Инспектор Свен-Эрик Стольнакке проснулся в половине пятого утра.
«Чертов кот», — была его первая мысль.
Обычно в это время его будил кот Манне, прыгая ему на живот всеми четырьмя лапами. И если Свен-Эрик, недовольно фыркнув, поворачивался при этом на бок, Манне карабкался по его спине, словно альпинист. Иногда при этом кот жалобно мяукал, и это означало, что он либо хочет есть, либо желает, чтобы его выпустили на улицу. Или же и то и другое сразу.
Если Свен-Эрик отказывался вставать, бормоча себе под нос «ну вот, опять эта карусель…» и заворачиваясь в одеяло, кот принимался лазить по его животу, спине или боку, время от времени выпуская когти, пока наконец не добирался до головы.

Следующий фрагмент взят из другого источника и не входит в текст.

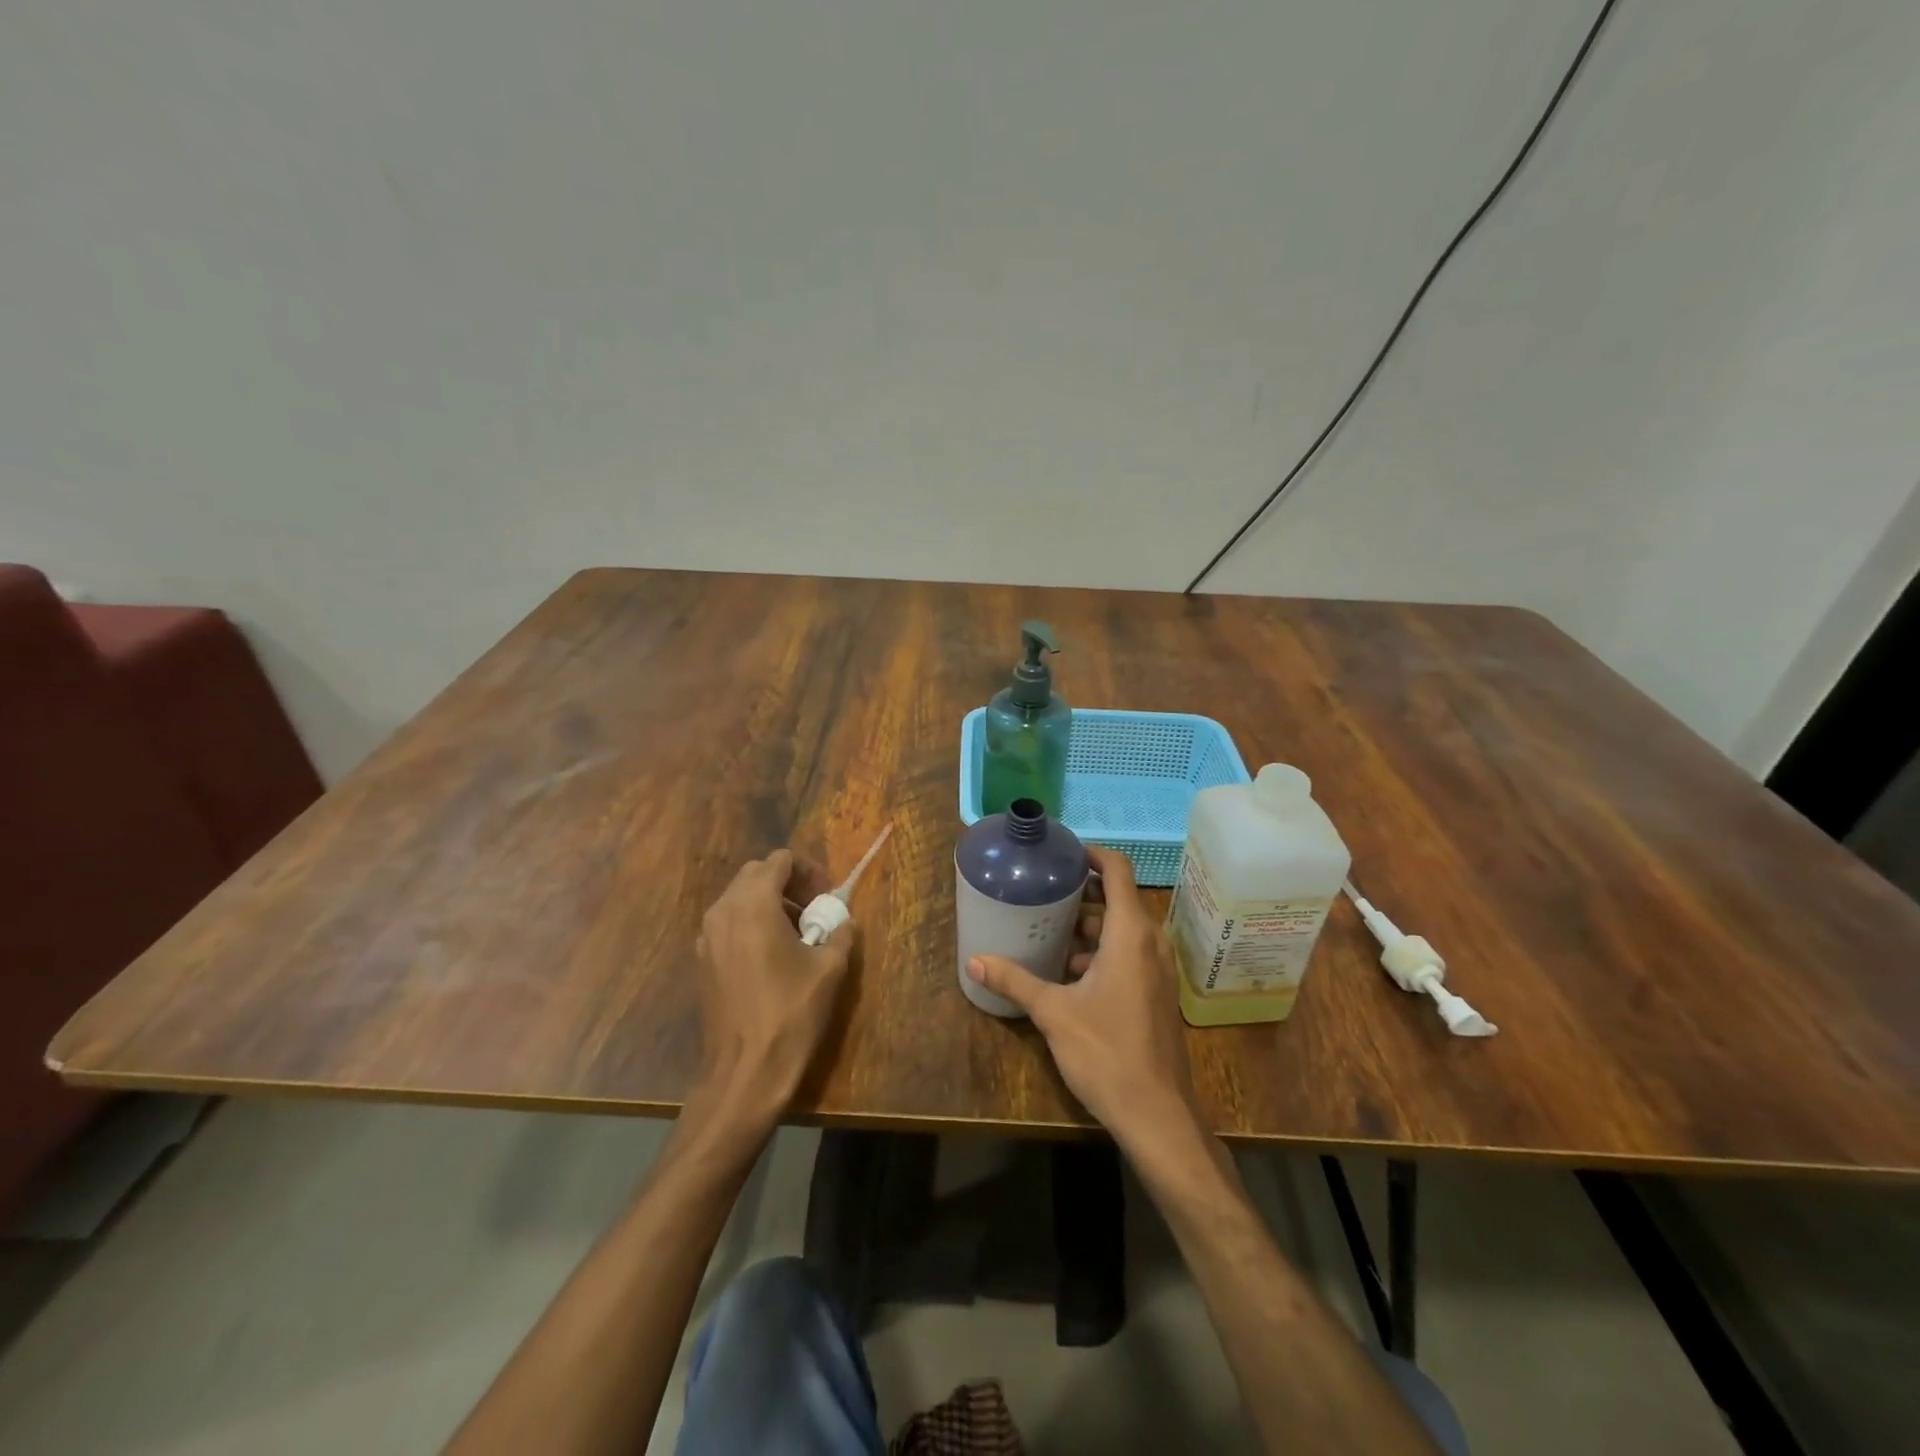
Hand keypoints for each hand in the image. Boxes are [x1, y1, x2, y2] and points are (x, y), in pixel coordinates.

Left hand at [694, 850, 855, 1121]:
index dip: (809, 870)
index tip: (828, 897)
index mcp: (752, 903)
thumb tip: (843, 921)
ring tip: (799, 932)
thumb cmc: (790, 1013)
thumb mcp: (829, 968)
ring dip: (771, 902)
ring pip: (740, 898)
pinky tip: (774, 955)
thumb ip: (840, 932)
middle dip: (789, 882)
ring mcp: (706, 936)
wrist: (744, 1072)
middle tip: (816, 908)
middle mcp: (723, 910)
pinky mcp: (702, 961)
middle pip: (757, 873)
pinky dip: (753, 923)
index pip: (781, 860)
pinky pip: (729, 923)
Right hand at [967, 846, 1201, 1153]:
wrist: (1157, 1114)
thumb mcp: (1053, 1013)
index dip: (1091, 854)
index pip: (1117, 870)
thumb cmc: (1106, 1052)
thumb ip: (1014, 981)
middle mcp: (1150, 942)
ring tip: (1047, 933)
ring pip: (1123, 929)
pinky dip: (1102, 951)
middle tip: (1042, 893)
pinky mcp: (1157, 992)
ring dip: (1089, 926)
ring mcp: (1158, 969)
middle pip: (1118, 898)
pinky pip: (1129, 953)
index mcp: (1130, 934)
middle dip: (1081, 893)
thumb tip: (974, 960)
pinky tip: (1068, 973)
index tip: (1061, 854)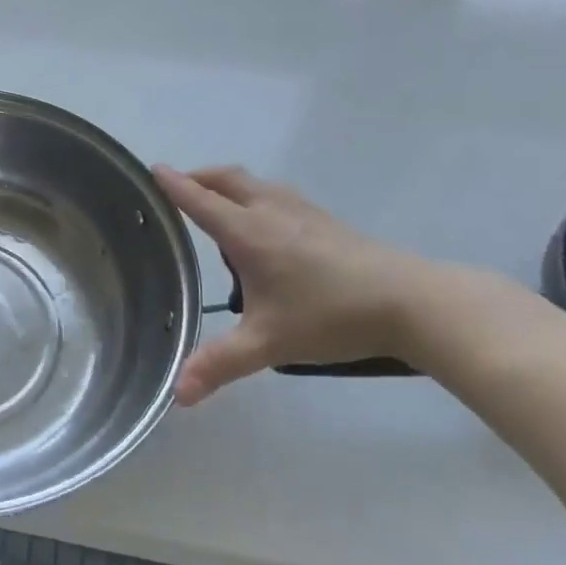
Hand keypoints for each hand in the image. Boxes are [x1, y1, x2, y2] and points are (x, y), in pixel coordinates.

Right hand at [153, 165, 441, 403]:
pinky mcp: (325, 220)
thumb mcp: (269, 344)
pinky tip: (262, 225)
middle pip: (226, 178)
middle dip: (197, 177)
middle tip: (176, 187)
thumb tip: (178, 395)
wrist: (413, 303)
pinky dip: (253, 196)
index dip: (174, 185)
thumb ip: (220, 364)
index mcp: (249, 232)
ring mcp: (302, 211)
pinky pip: (275, 194)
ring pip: (254, 183)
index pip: (200, 200)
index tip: (152, 169)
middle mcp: (271, 211)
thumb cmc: (332, 317)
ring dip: (226, 184)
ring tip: (214, 204)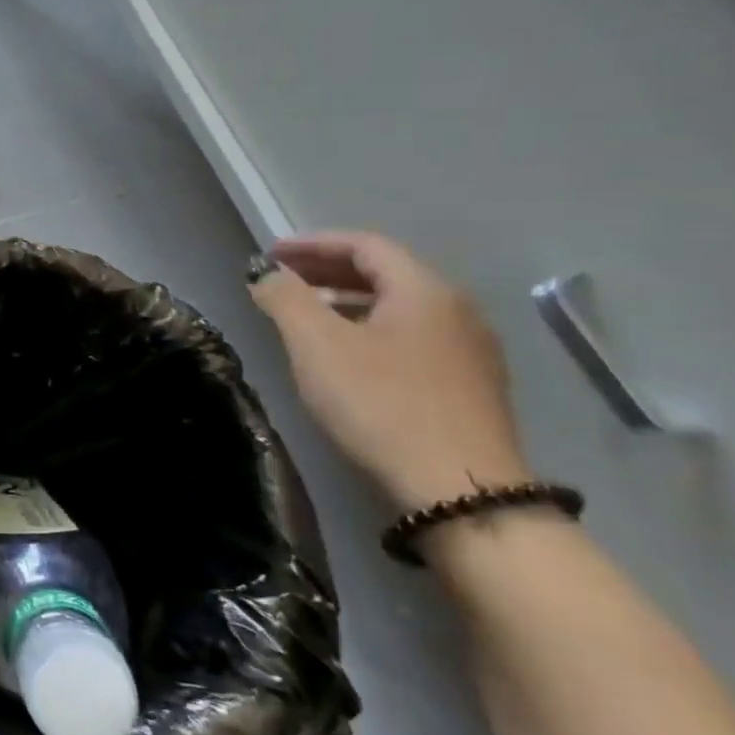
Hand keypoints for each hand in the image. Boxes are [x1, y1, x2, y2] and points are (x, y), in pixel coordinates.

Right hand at [248, 231, 528, 509]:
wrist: (459, 490)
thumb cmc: (380, 403)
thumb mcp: (316, 344)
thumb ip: (284, 298)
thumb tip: (266, 274)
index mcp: (424, 290)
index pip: (364, 245)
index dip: (312, 243)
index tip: (270, 254)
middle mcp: (456, 310)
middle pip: (385, 272)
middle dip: (326, 270)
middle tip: (281, 280)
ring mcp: (469, 351)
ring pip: (398, 307)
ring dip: (345, 301)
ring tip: (303, 316)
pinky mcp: (468, 387)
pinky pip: (410, 337)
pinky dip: (368, 329)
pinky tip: (343, 356)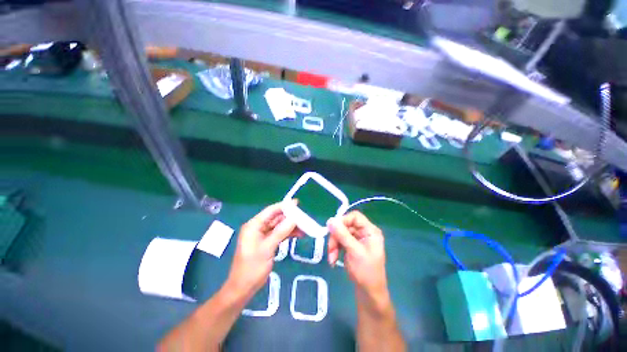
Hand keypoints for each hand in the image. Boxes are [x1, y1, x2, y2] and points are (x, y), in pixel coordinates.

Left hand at [225, 201, 300, 299]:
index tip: (297, 203)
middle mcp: (258, 227)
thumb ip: (280, 232)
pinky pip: (280, 234)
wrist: (243, 289)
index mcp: (253, 225)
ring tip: (305, 227)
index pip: (270, 211)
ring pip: (279, 226)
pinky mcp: (267, 242)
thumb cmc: (252, 268)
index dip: (284, 206)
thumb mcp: (267, 249)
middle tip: (304, 217)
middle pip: (276, 218)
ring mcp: (263, 235)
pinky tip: (299, 234)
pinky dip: (288, 234)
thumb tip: (294, 218)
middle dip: (290, 217)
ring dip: (291, 226)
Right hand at [327, 211, 389, 312]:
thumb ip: (342, 234)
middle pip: (345, 225)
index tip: (332, 229)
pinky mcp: (352, 246)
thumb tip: (330, 220)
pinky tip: (333, 260)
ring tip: (331, 258)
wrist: (369, 294)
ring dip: (334, 245)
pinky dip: (335, 249)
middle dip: (336, 237)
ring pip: (340, 233)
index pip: (354, 217)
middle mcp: (364, 232)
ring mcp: (358, 239)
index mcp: (370, 231)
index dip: (343, 220)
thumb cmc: (366, 272)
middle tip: (330, 250)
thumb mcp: (353, 251)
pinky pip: (340, 241)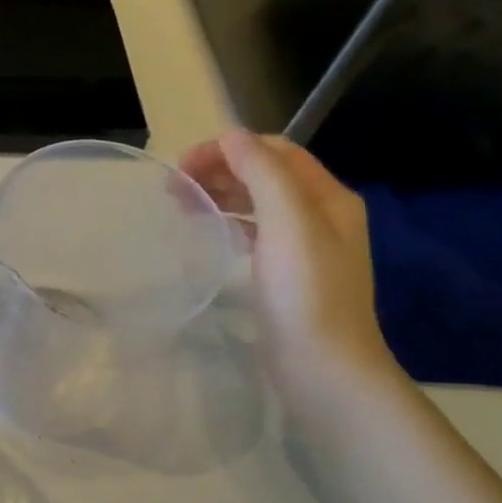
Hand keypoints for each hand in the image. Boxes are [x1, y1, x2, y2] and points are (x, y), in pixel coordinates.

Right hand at [180, 130, 396, 395]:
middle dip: (221, 170)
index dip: (229, 149)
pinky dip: (229, 222)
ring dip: (221, 194)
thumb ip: (263, 173)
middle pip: (266, 175)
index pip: (276, 152)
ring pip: (257, 204)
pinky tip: (208, 230)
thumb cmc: (305, 291)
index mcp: (328, 197)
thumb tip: (232, 136)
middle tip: (173, 185)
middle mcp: (320, 216)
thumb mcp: (288, 222)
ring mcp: (303, 247)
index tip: (184, 164)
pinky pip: (254, 233)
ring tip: (181, 204)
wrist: (322, 366)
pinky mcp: (285, 275)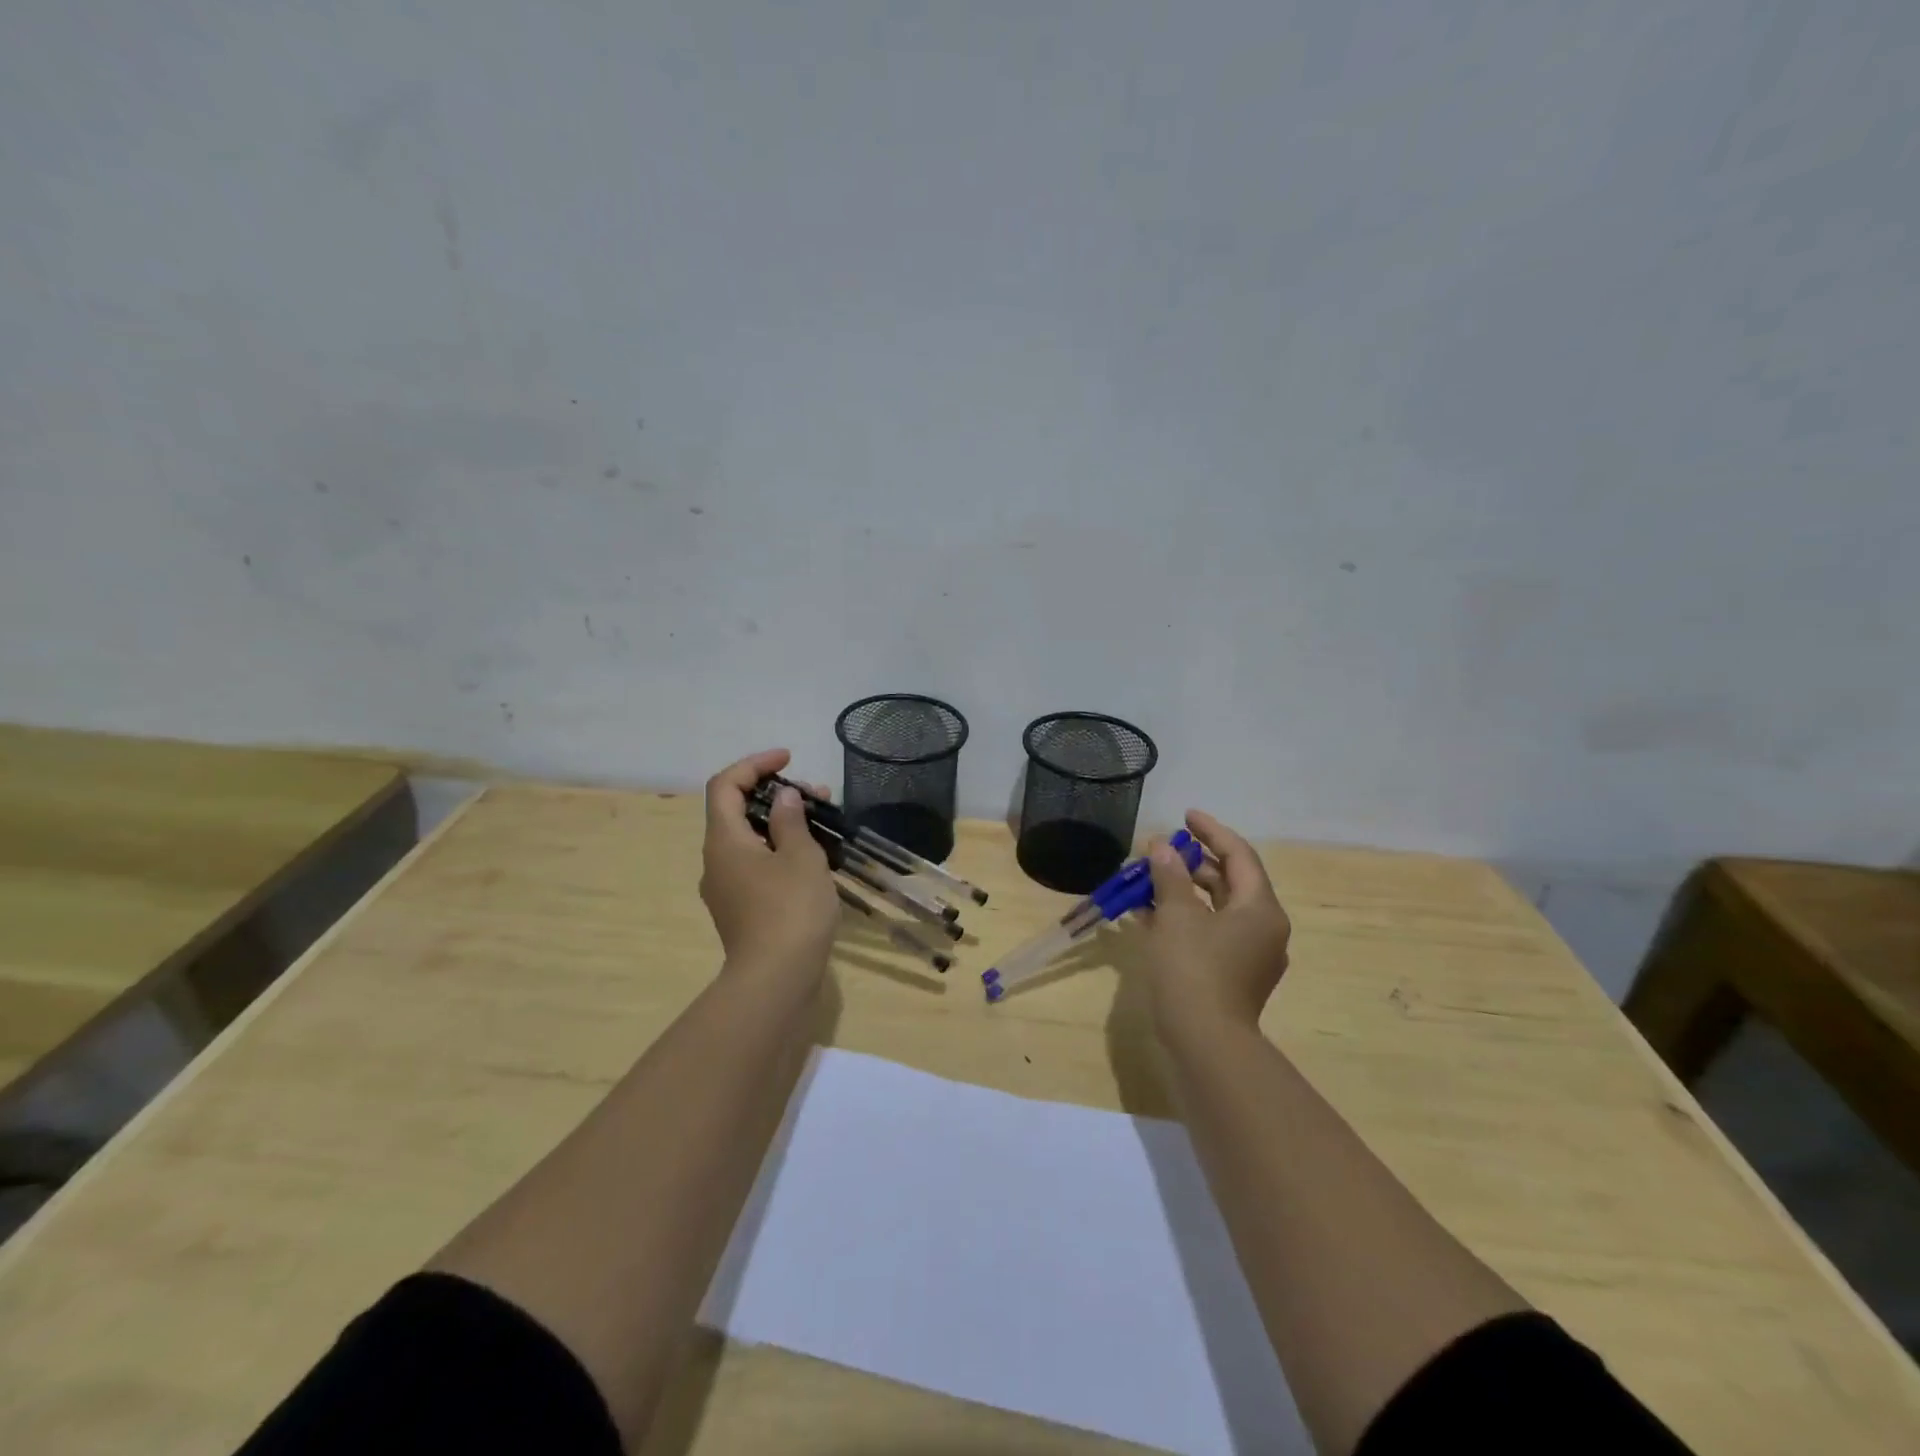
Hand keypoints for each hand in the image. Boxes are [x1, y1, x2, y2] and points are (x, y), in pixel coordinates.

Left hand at [699, 749, 839, 982]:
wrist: (776, 981)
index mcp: (724, 841)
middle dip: (776, 794)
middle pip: (738, 812)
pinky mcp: (741, 910)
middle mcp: (716, 861)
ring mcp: (726, 889)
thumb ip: (791, 820)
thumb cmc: (790, 910)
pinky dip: (780, 850)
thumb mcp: (801, 857)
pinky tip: (813, 858)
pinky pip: (756, 865)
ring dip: (782, 823)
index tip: (788, 758)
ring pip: (750, 840)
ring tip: (823, 824)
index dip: (754, 764)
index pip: (725, 786)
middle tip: (817, 795)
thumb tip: (783, 798)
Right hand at [1141, 810, 1291, 1040]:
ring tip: (1149, 878)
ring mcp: (1249, 955)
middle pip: (1229, 882)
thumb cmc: (1194, 970)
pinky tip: (1149, 913)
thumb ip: (1169, 875)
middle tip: (1161, 849)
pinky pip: (1209, 932)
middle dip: (1193, 863)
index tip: (1185, 815)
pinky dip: (1184, 917)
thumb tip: (1162, 846)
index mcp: (1260, 909)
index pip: (1239, 856)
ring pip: (1216, 909)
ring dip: (1184, 890)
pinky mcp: (1231, 975)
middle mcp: (1263, 929)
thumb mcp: (1177, 916)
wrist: (1205, 1044)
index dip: (1211, 831)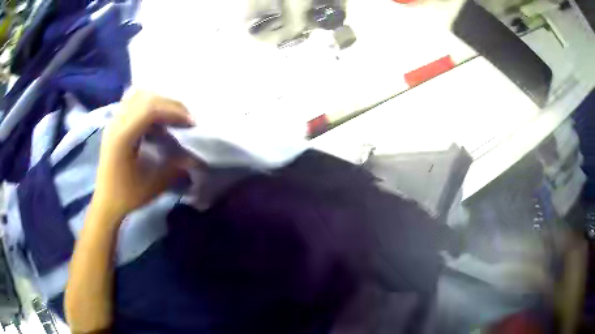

Можно было, конечно, сбросить животное на пол, выставить его из комнаты и закрыть дверь. Однако делать это не стоило из опасения, что Манне выместит свою злобу на мягкой мебели и гардинах в другой комнате.
— Это чертовски умный зверь, — говорил Свен-Эрик. — Он знает, что в конце концов я выставлю его на улицу. А именно это ему и надо.
Инспектор Стольнакке был видным мужчиной: мускулистые руки, широкие плечи. Что-то в выражении его лица и манере держаться указывало на привычку иметь дело с самым худшим, что есть в человеке. Тем не менее коту Манне удалось полностью подчинить его себе.
Однако в то утро кот инспектора не будил. Свен-Эрик проснулся сам, по привычке или от тоски по полосатой бестии, донимавшей его по утрам своими капризами.
Стольнакке тяжело уселся на постели. Теперь даже нечего и пытаться уснуть. Миновала четвертая ночь, как Манне с ним нет. Кот и раньше мог уйти на день или два, Свен-Эрик не беспокоился. Но чтоб четыре подряд — такое было впервые.
Инспектор спустился по лестнице и открыл входную дверь. Светало. Он огляделся и засвистел в надежде привлечь этим звуком своего питомца. Затем принес из кухни баночку кошачьих консервов, поставил ее на перила крыльца и пару раз стукнул по ней ложкой. Никого. В конце концов, не выдержав холода, Свен-Эрик сдался и вернулся в дом.
«Его унесла лиса или переехал автомобиль, — решил он. — Рано или поздно это должно было случиться. Такова цена свободы».